Change 222023 had a related patch set uploaded (by BBlack):
tlsproxy: enable DHE-2048 FS for Android 2.x, etc.

https://gerrit.wikimedia.org/r/222023

^ That's assuming we're all ok with possibly breaking outdated and/or Oracle Java. I think I am.

BBlack triaged this task as Medium priority.Jul 3 2015, 2:28 AM
BBlack moved this task from Triage to In Progress on the Traffic board.
BBlack set Security to None.

Now that we're logging negotiated ciphersuites, that makes it easier to clear up issues like these. I've been checking varnish logs on this, and it doesn't look like we have any significant traffic from Java6 clients. I did some logging matching for any Java6 client that currently fetches over SSL successfully, but uses a non-ECDHE cipher choice. The only hit that really comes up with any regularity at all is like this one:

75 RxURL        c /static/1.26wmf12/extensions/TimedMediaHandler/MwEmbedModules/EmbedPlayer/binPlayers/cortado/cortado-ovt-stripped-0.6.0.jar
75 RxHeader     c X-Forwarded-Proto: https
75 RxHeader     c X-Connection-Properties: SPDY=0; SSR=0; SSL=TLSv1; C=AES128-SHA;
75 RxHeader     c User-Agent: Mozilla/4.0 (Windows 7 6.1) Java/1.6.0_24
75 TxStatus     c 200

These requests are extremely rare, though (on the order of "somewhere well under 00.00%, takes minutes to catch just one"), and even then I can't be sure whether it would succeed at 2048-bit or not. It's entirely possible that while this client prefers AES128-SHA to ECDHE now, that it has the necessary patch to switch to 2048-bit DHE as well.

Based on the logging checks, I'm inclined to say we can move forward on this pretty quickly and easily. Should still be announced before making the switch to reduce confusion, perhaps to wikitech-l?

just fyi: this is the java applet for playing ogg on older ie browsers. the best part is it is not working and being replaced by video.js (iirc). @brion to confirm.

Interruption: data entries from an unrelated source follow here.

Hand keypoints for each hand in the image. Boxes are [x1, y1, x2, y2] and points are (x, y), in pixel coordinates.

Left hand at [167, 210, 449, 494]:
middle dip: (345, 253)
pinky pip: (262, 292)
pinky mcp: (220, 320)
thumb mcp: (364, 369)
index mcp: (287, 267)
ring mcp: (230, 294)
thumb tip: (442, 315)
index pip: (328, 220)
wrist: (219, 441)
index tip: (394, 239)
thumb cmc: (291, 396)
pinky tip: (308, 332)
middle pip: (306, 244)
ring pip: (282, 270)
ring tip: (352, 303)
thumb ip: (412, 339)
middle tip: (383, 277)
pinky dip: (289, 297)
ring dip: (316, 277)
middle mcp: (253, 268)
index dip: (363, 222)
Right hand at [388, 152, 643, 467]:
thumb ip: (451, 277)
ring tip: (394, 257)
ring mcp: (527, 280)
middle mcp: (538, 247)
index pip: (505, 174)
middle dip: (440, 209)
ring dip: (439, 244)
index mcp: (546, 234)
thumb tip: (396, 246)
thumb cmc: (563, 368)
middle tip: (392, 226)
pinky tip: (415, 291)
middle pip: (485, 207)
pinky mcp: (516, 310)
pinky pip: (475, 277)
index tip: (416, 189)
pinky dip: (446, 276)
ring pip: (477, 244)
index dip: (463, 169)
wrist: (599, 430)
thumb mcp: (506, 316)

my two cents- very safe to move forward.

Yeah after talking it over with @faidon, it seems like the right general approach here is either to announce with big lead-time to wikitech if we think there's significant impact to worry about and react to, or not at all (in the general case, for future changes like this).

For this one, I'm going to unblock my -1 on the pending change for it and ping -ops channel again, and then go for it later today, I think.

Change 222023 merged by BBlack:
tlsproxy: enable DHE-2048 FS for Android 2.x, etc.

https://gerrit.wikimedia.org/r/222023

BBlack claimed this task.
BBlack moved this task from In Progress to Done on the Traffic board.